Jetzt Bett. Ist nötig. Sehen Sie morgen dann mein seidiges Haar! (Und vielleicht* habe ich ganz viele tolle neue Lidschatten bestellt und freue mir schon nen Ast, Ihnen die zu zeigen!)

*ganz sicher

Tag 777 – Schnaps! (Wär echt ne Idee…)

Ich will da eigentlich nicht drüber schreiben. Aber! 13 % für Rechte. Gewählt vermutlich wegen irgendwas aus dem magischen Dreieck „Wird man ja wohl noch sagen dürfen“, „Merkel muss weg“ und „DIE [Geflüchteten, Moslems, Juden, Genderforscher*Innen, …] nehmen uns ALLES [Geld, Jobs, Frauen, rostig-verstaubte Weltbilder] erhalten“ demokratisch gewählt.

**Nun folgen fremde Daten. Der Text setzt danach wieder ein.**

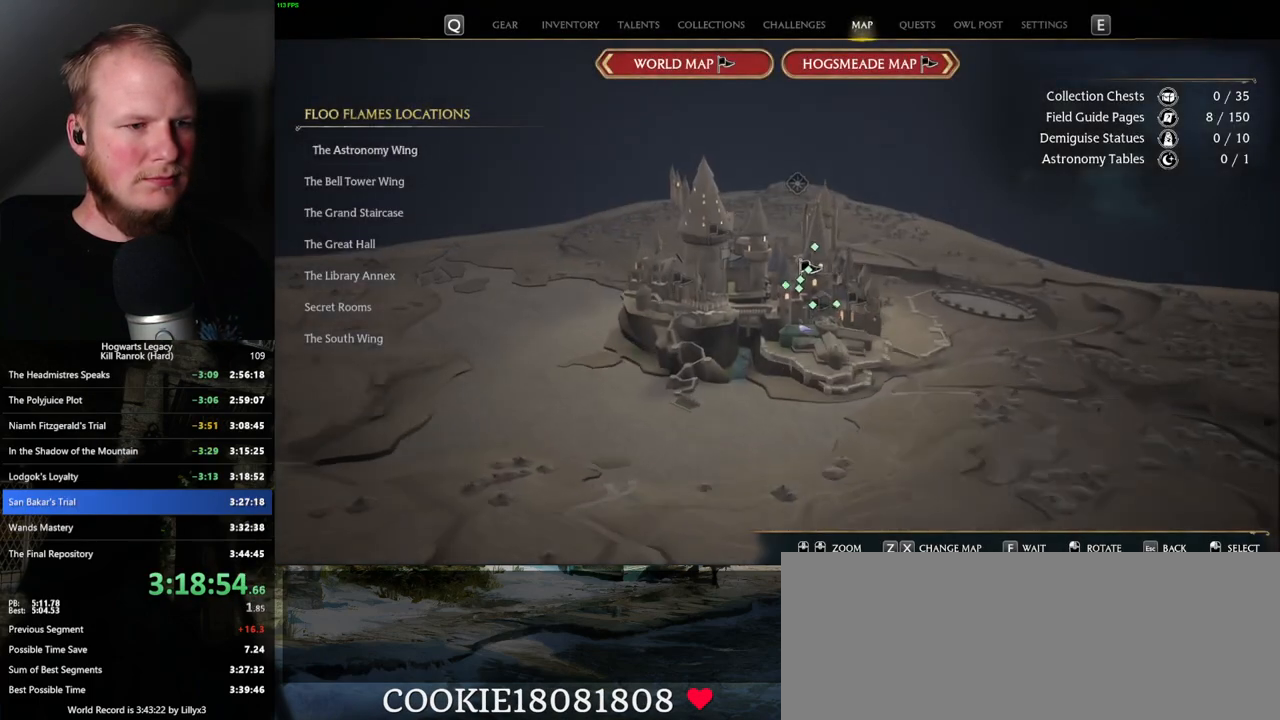
{"keys": [], "mouse": [], "events": [[84, "f", "up"], [284, "f", "down"], [384, "f", "up"]]}
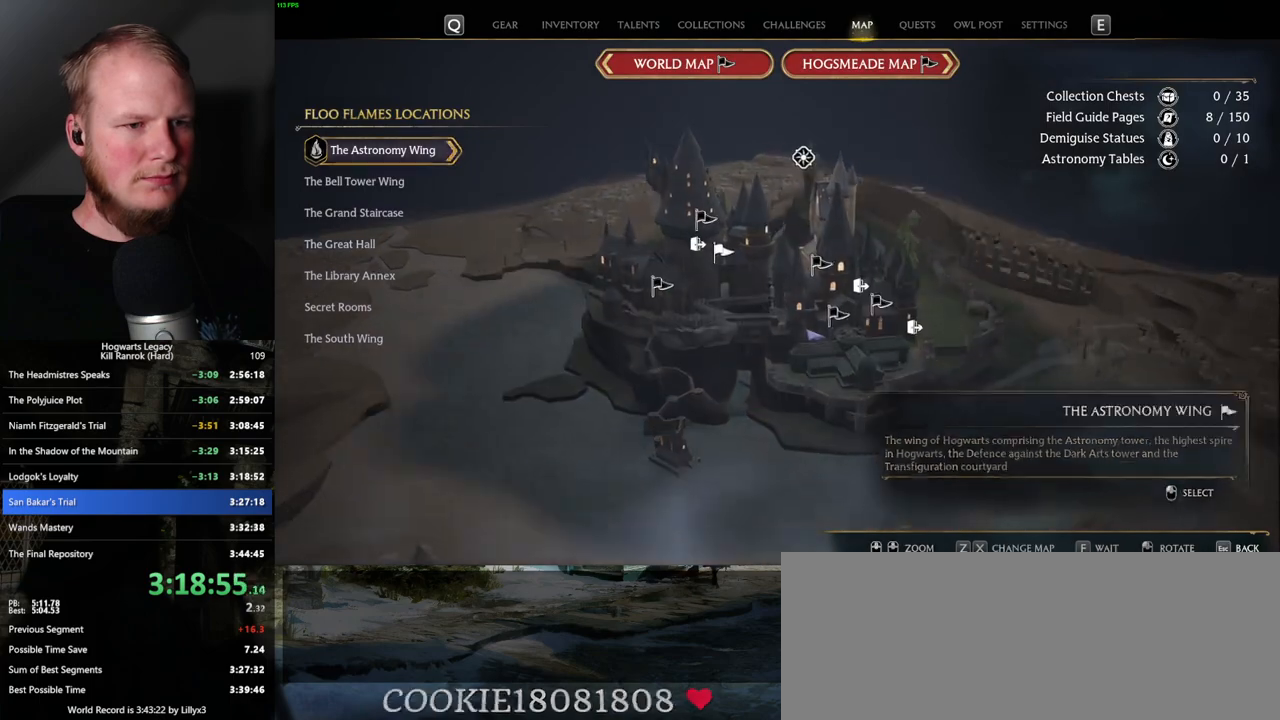
{"keys": [], "mouse": [], "events": [[167, "f", "down"], [250, "f", "up"]]}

Ich würde ja sagen, dass das ein Grund mehr ist, erstmal nicht nach Deutschland zurückzukommen, aber wir hier in Norwegen haben ja auch 15 % für die Fremskrittspartiet. Vermutlich hat man in so nem Land halt ~15% Nazis. Und in einer Demokratie muss man sich auch mit unliebsamem herumschlagen. Ist jetzt halt die Frage, was man draus macht. Hat man wirklich nichts aus der deutschen Geschichte gelernt, kann man (so als große Partei jetzt…) die Nazis einfach ölen lassen und Wunden lecken und sich einen fetten Rechtsruck geben, um dann in vier Jahren festzustellen, dass die Leute dann doch lieber das Original und nicht die Fälschung wählen. Oder aber man zeigt deutlich, dass Rechts sein zwar legitim ist, aber halt scheiße. Dass man nicht mitspielen darf, wenn man so drauf ist. Auch wenn ein laut pöbelnder Haufen hinter einem steht, der Haufen sind trotz allem nur 13%, der 87%-Haufen ist noch viel größer. Und vielleicht ist es auch an der Zeit, nochmal drauf hinzuweisen, dass das 3. Reich letzten Endes für fast alle nur Abstufungen vom Grausamkeit bereithielt. Vielleicht, ganz vielleicht, sehen die 13% Dinge ja anders, wenn ihre jugendlichen Söhne quasi von der Schulbank weg eingezogen werden. Wenn der nette Zahnarzt von nebenan plötzlich weg ist, weil er Mohamed heißt. Wenn die Tochter geächtet, gefoltert und schließlich interniert wird, weil sie ihre Liebe zu einer anderen Frau nicht gut genug verbarg. Wenn aus „Arbeit für alle (Deutschen)“ plötzlich „Arbeit für alle, Kriegsgerät will gebaut werden!“ wird. Ich glaube es aber nicht. Ich glaube nicht, dass diese Leute irgendwas lernen würden, bevor es sehr viel zu spät ist.

Hoffen wir mal, dass niemand sie mitspielen lässt.